2. **Model Training**:
- The `LogisticRegression` model from `sklearn` is initialized and trained on the dataset using the fit method.

3. **Predictions**:

- The model predicts the labels for the input data (`X`) using the `predict` method.

- The `accuracy_score` function evaluates the accuracy of the predictions.

4. **Output**:

- The calculated accuracy is printed to the console.


### 🛠️ Example Usage: Predicting Customer Retention

```python
# Example Data: Features (e.g., hours spent on platform, number of purchases)
X = np.array([[5.0, 20.0], [2.0, 10.0], [8.0, 50.0], [1.0, 5.0]]) # Features
y = np.array([1, 0, 1, 0]) # Labels: 1 (retained), 0 (not retained)

# Train Logistic Regression Model
model = LogisticRegression()
model.fit(X, y)

# Predict Retention for New Customers
X_new = np.array([[3.0, 15.0], [7.0, 30.0]])
y_pred = model.predict(X_new)

print("Predicted Retention (1 = Retained, 0 = Not Retained):", y_pred)
```

- This demonstrates how Logistic Regression can be applied to predict customer retention based on behavioral data, showcasing its practicality for real-world binary classification tasks.



---

## 🌟 Advantages
- Simple and efficient for binary classification problems.

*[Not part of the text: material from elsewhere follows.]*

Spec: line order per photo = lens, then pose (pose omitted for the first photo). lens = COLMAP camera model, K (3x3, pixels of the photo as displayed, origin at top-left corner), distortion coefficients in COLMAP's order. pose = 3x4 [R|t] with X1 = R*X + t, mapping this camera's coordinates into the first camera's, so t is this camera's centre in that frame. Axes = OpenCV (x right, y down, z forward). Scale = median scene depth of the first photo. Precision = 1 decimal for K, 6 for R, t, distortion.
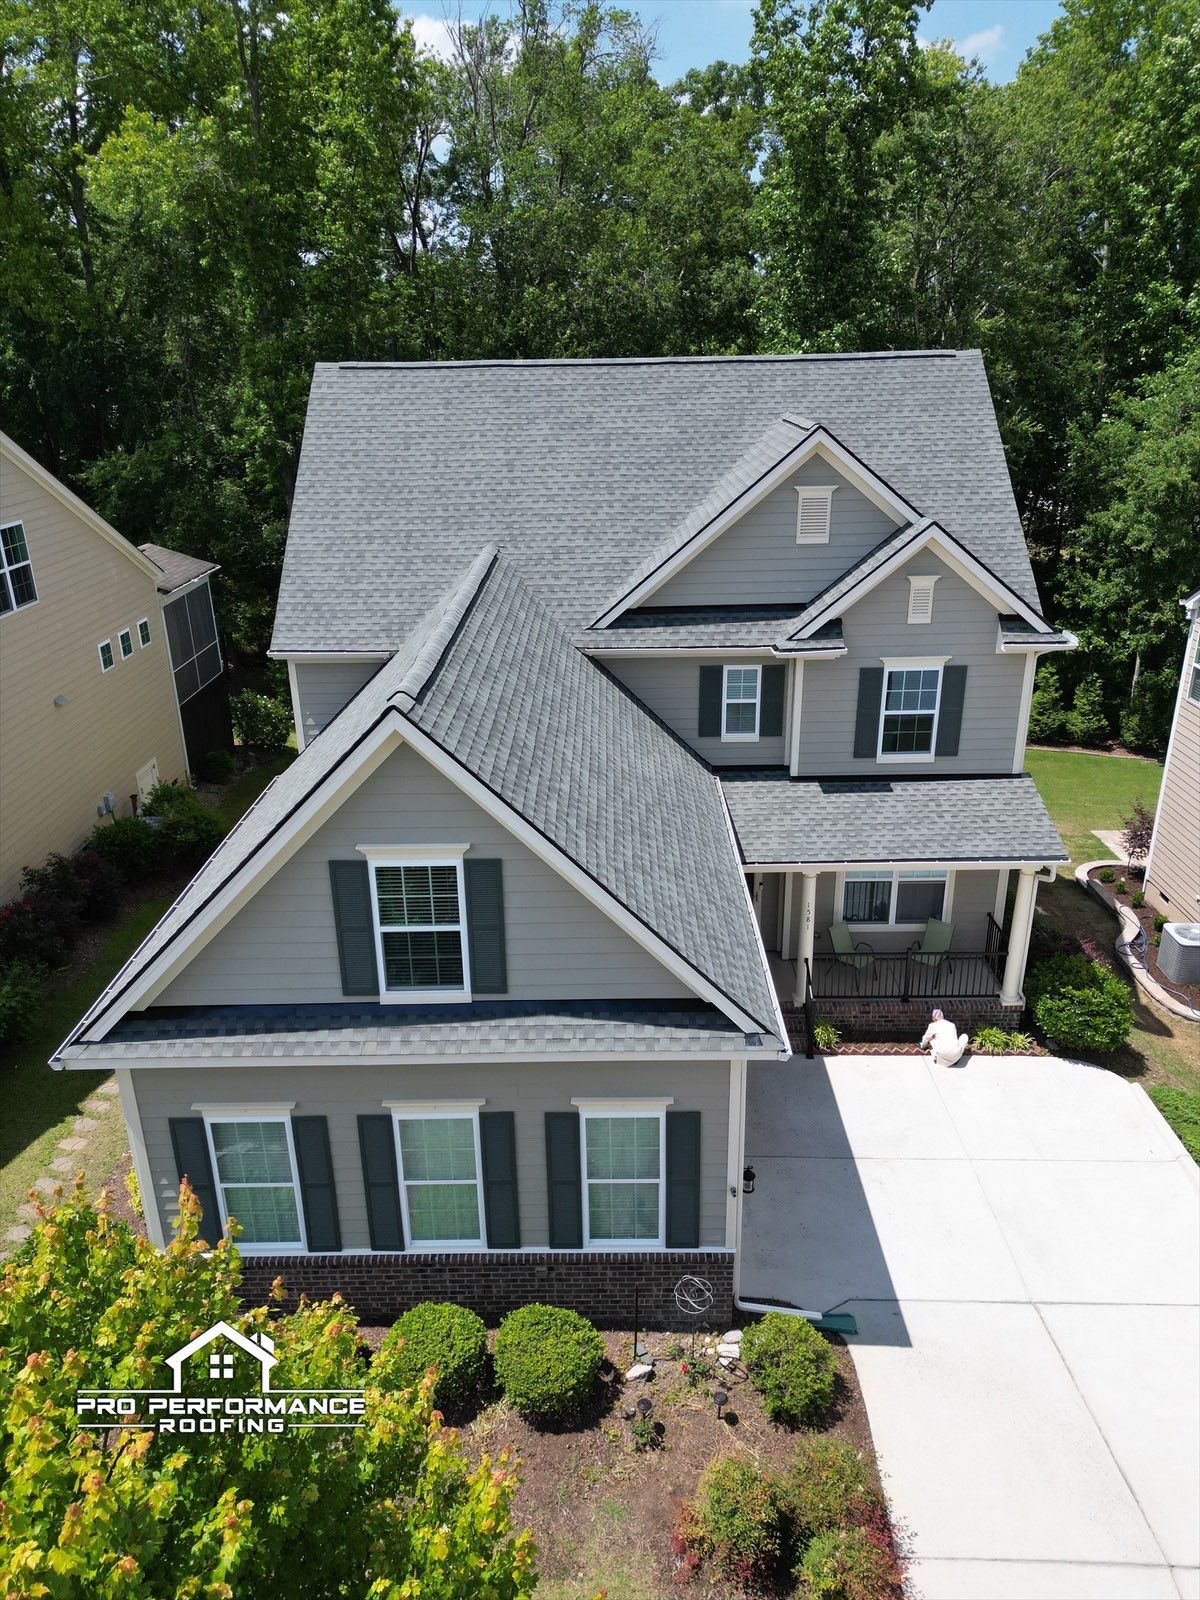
lens RADIAL K [[1119.1, 0, 601.8], [0, 1119.1, 802.2], [0, 0, 1]] dist [0.052257, -0.041919]
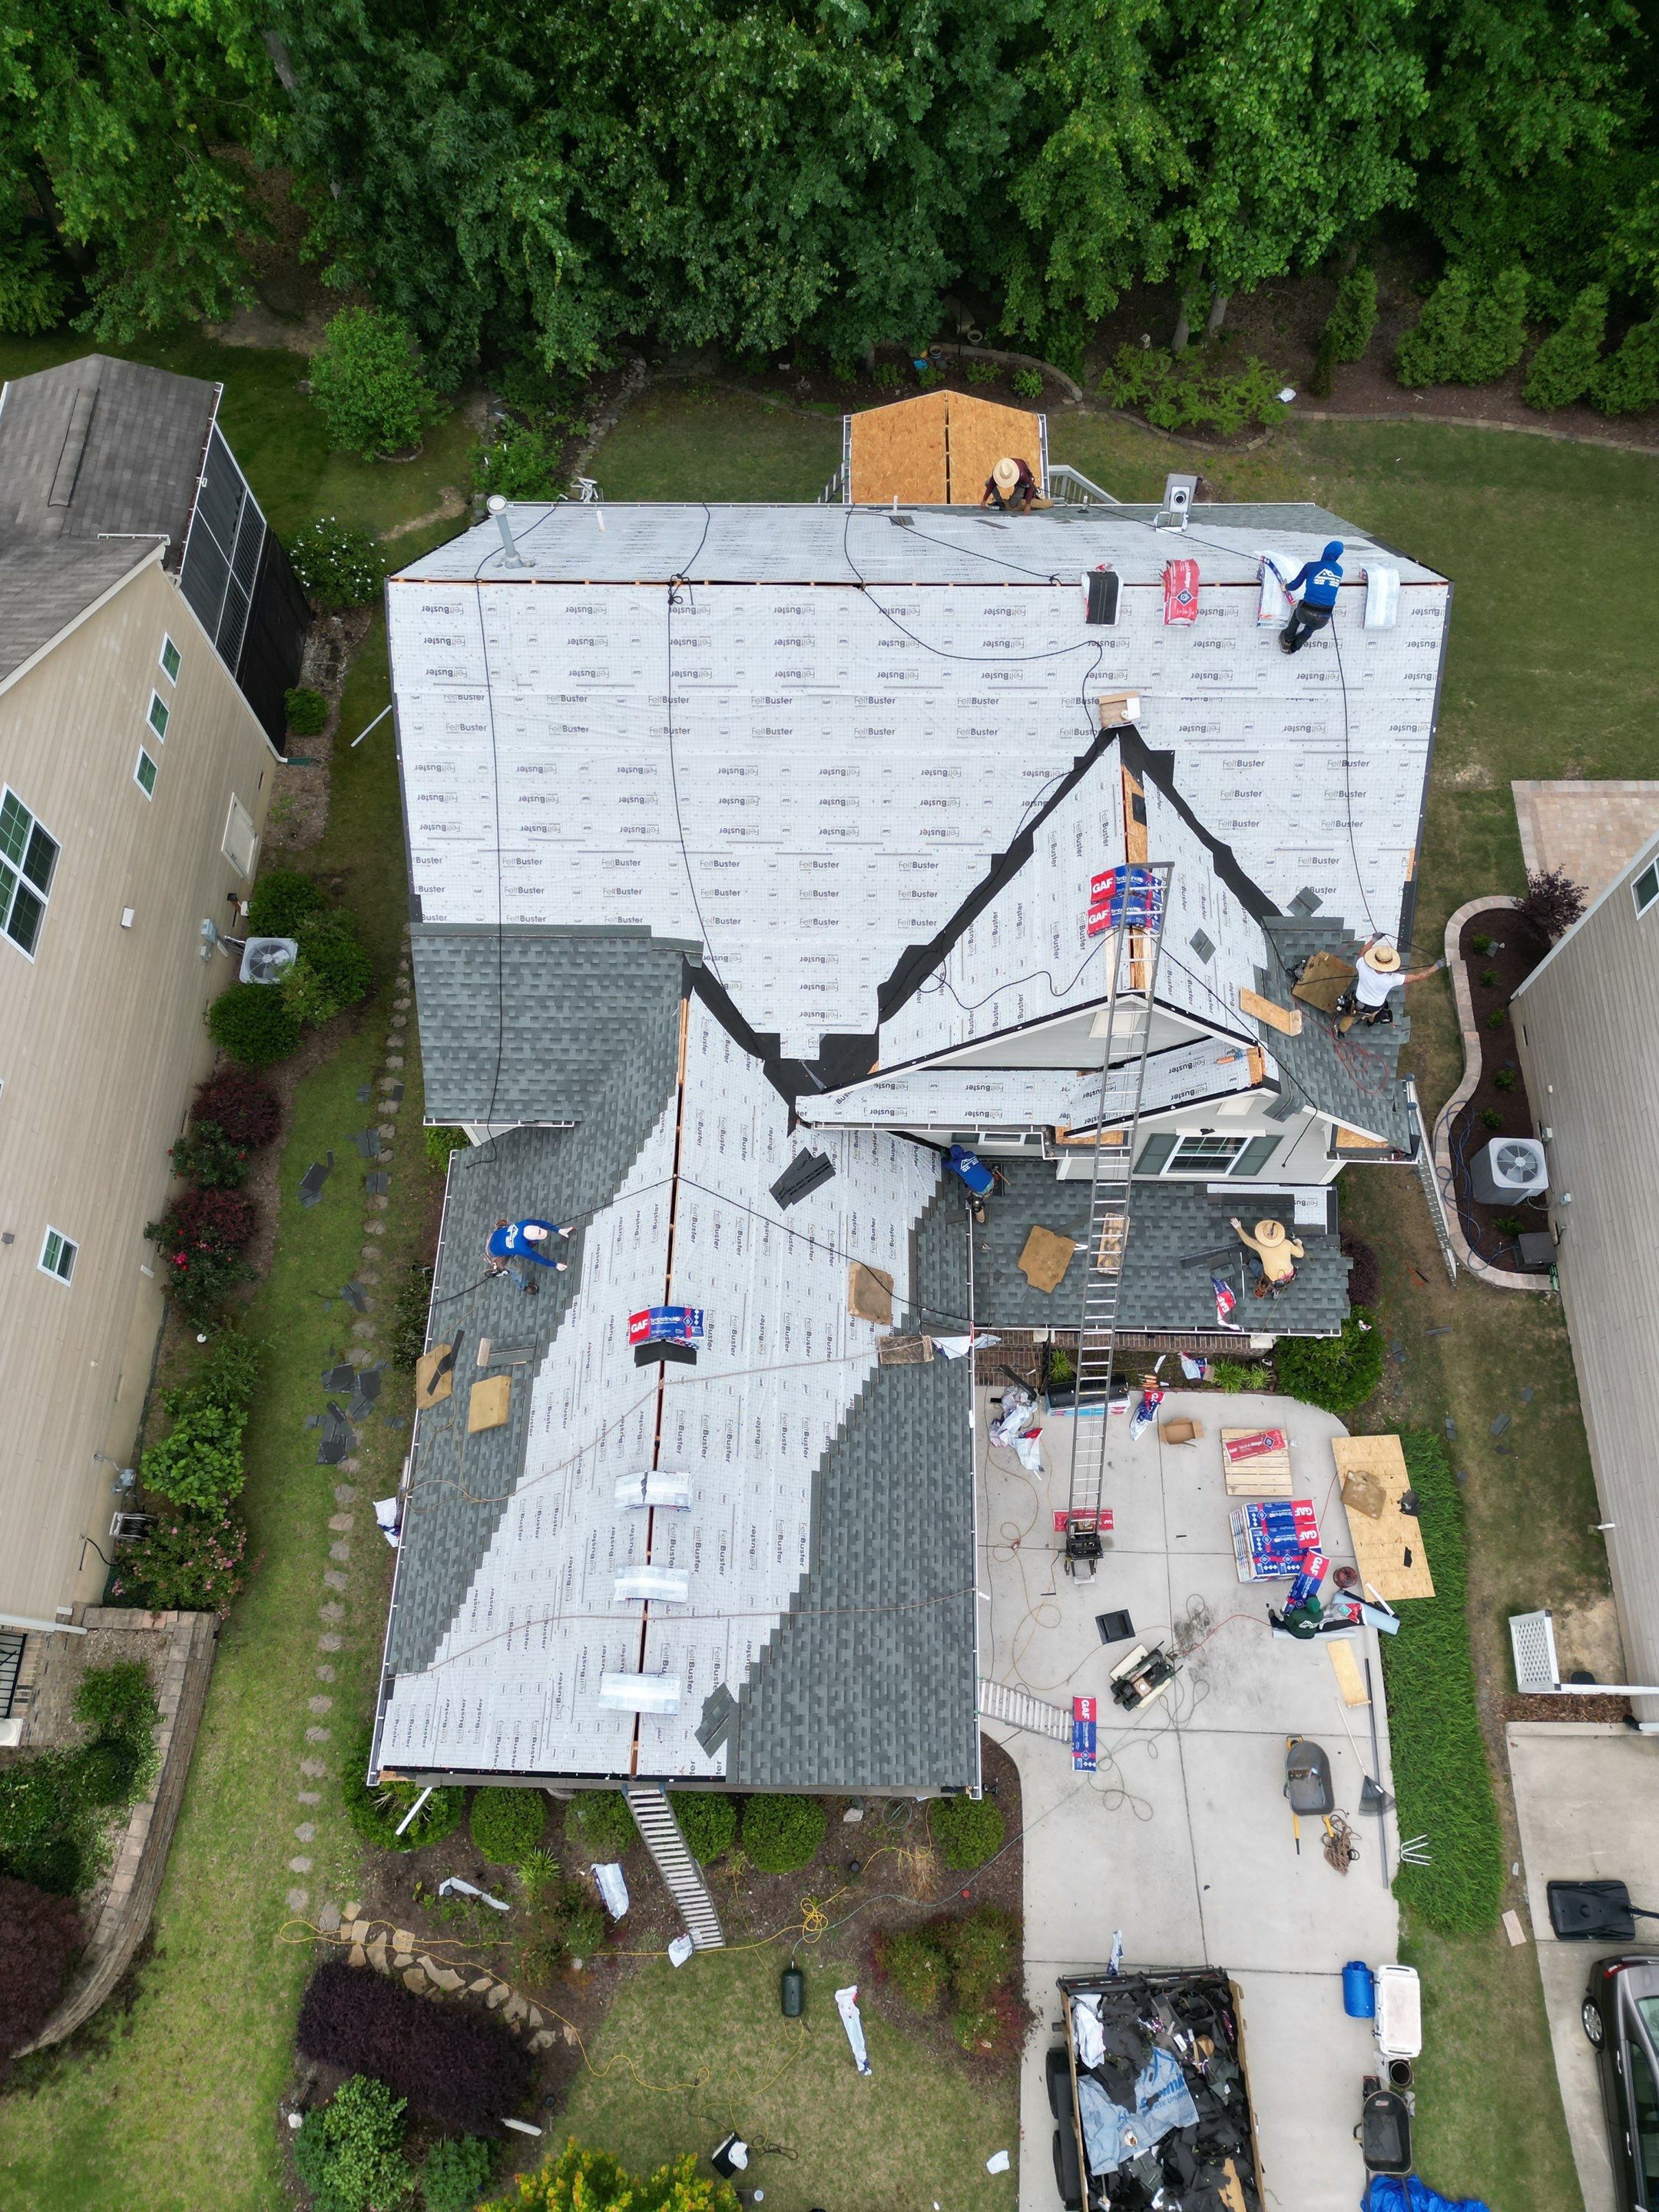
lens RADIAL K [[1547.2, 0, 834.3], [0, 1547.2, 1099.9], [0, 0, 1]] dist [0.052257, -0.041919]
pose [[0.999848, 0.016344, -0.006035, 0.006345], [-0.007060, 0.696731, 0.717298, -0.952228], [0.015928, -0.717146, 0.696741, 0.233298]]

- Outputs probabilities, allowing flexibility in decision thresholds.

- Easily extendable to multiclass classification using the one-vs-rest (OvR) or multinomial approach.

## ⚠️ Limitations

- Assumes a linear relationship between features and log-odds of the target.

- Not effective when features are highly correlated or when there is a non-linear relationship.

## 🚀 Application

=== "Application 1"
**Medical Diagnosis**: Predicting the likelihood of a disease based on patient features.


=== "Application 2"
**Marketing**: Determining whether a customer will purchase a product based on demographic and behavioral data.